Any truth in the old wives' tale about eating carrots for better eyesight?
There are studies that have shown that vitamin A can have beneficial effect to eye health in many ways.
Statistically, significant benefits have been shown in the prevention of age-related macular degeneration, improvements in patients suffering from dry eyes and slowing the progression of peripheral vision loss of patients with retinitis pigmentosa (a chronic hereditary eye disease characterised by black pigmentation and gradual degeneration of the retina).
Carrots, among other foods like sweet potatoes and kale, are good sources of vitamin A.
We're curious. If Lasik is that good, why do most doctors still wear eye glasses?
Many people assume that there must be something very wrong with laser vision correction if there are eye doctors still wearing glasses. It's a fair perception but one that requires closer examination.
It must be understood that laser eye surgery is a very safe procedure, provided the right patient is selected. Often, this requires an eye assessment to rule out problems that may lead to an unsuccessful outcome.
Also, the patient must be clear that laser vision correction merely helps him gain independence from spectacles or contact lenses. If an individual is happy with his spectacles or contact lenses, he might not necessarily see any tangible benefits in having laser eye surgery.
Similarly, many patients benefit from laser vision correction differently, from helping them do their jobs better, to performing sports at a higher level or just enjoying the convenience of not having to wear spectacles and contact lenses.
Doctors are no different than anyone else. Some may have eyes that are not suitable for laser vision correction, while some are happy with their spectacles or contact lenses.

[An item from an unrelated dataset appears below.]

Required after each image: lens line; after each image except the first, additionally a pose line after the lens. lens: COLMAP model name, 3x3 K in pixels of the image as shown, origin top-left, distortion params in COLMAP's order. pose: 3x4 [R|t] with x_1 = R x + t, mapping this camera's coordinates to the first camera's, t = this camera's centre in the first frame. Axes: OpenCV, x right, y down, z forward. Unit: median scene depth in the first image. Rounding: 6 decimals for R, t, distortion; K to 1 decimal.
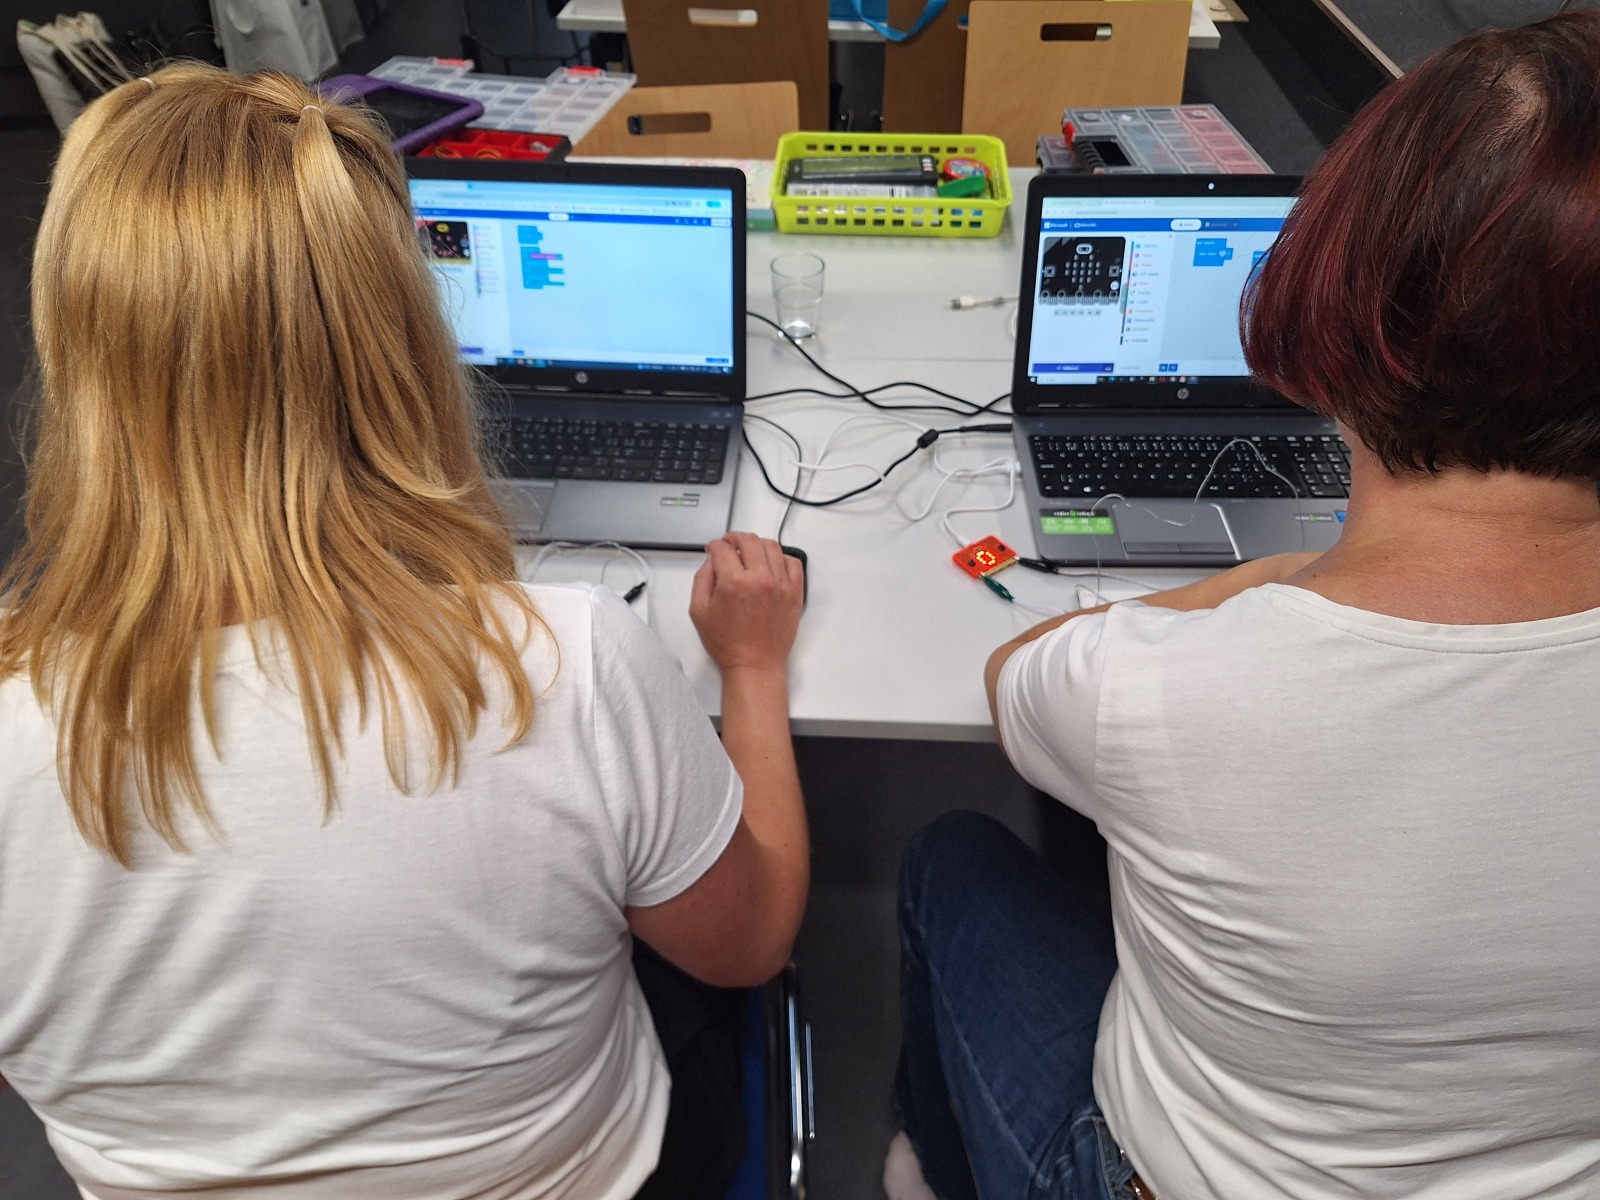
lens RADIAL K [[1084.8, 0, 798.9], [0, 1084.8, 610.1], [0, 0, 1]] dist [0.072197, -0.064347]
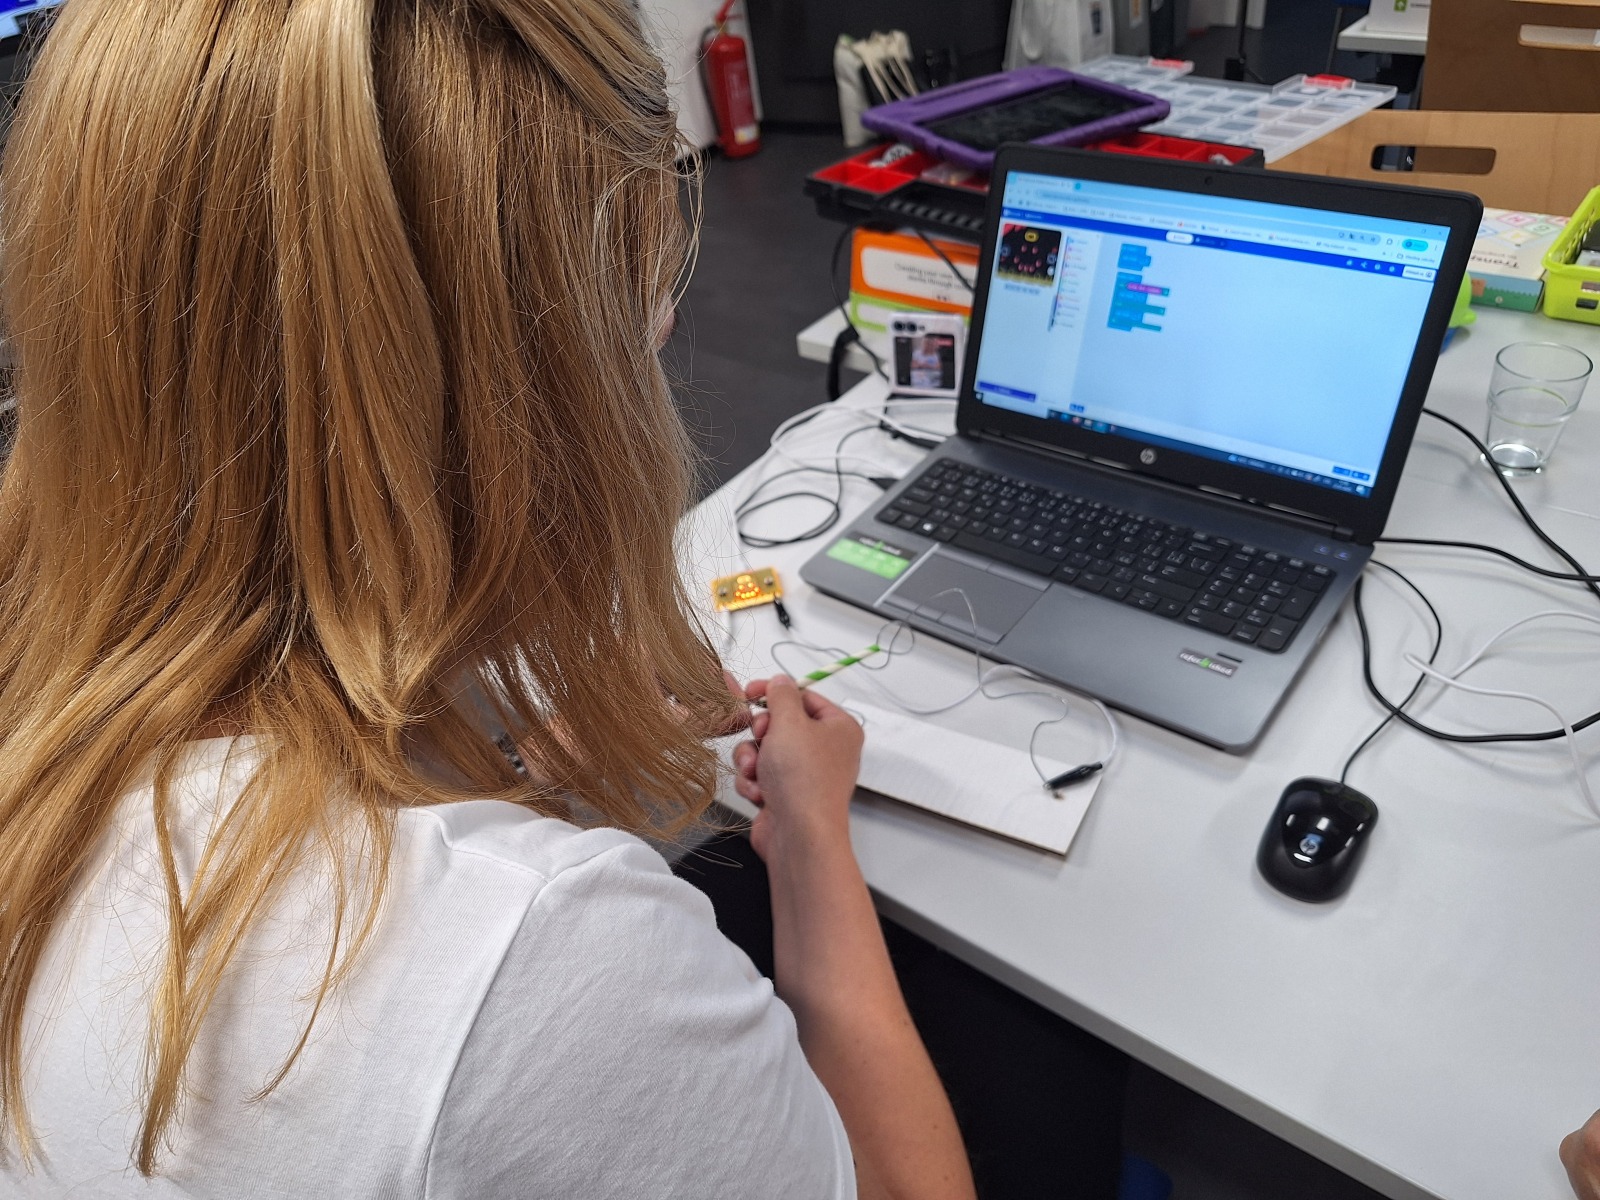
lens RADIAL K [[1186.0, 0, 803.1], [0, 1186.0, 616.7], [0, 0, 1]] dist [0.108688, -0.146857]
pose [[0.823194, 0.280969, -0.493364, 0.037008], [-0.310447, 0.950307, 0.023205, -0.059679], [0.475367, 0.134061, 0.869513, 0.213935]]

What is certain though, is that statistically, doctors - as a community - have a higher percentage of having had laser eye surgery compared to the population as a whole.
Is it possible to get eye infections from the strangest sources? How bad it can be?
Eye infections can be picked up via physical contact. This includes the run-of-the-mill pink eye, viral conjunctivitis and more serious ones that spread as a form of sexually transmitted disease.
With mascara or false eyelashes, we do regularly see patients suffering chemical burns to the external surfaces of the eyes. It can be painful, often described as a burning sensation.
Fortunately, with timely treatment, patients often make a full recovery within a week.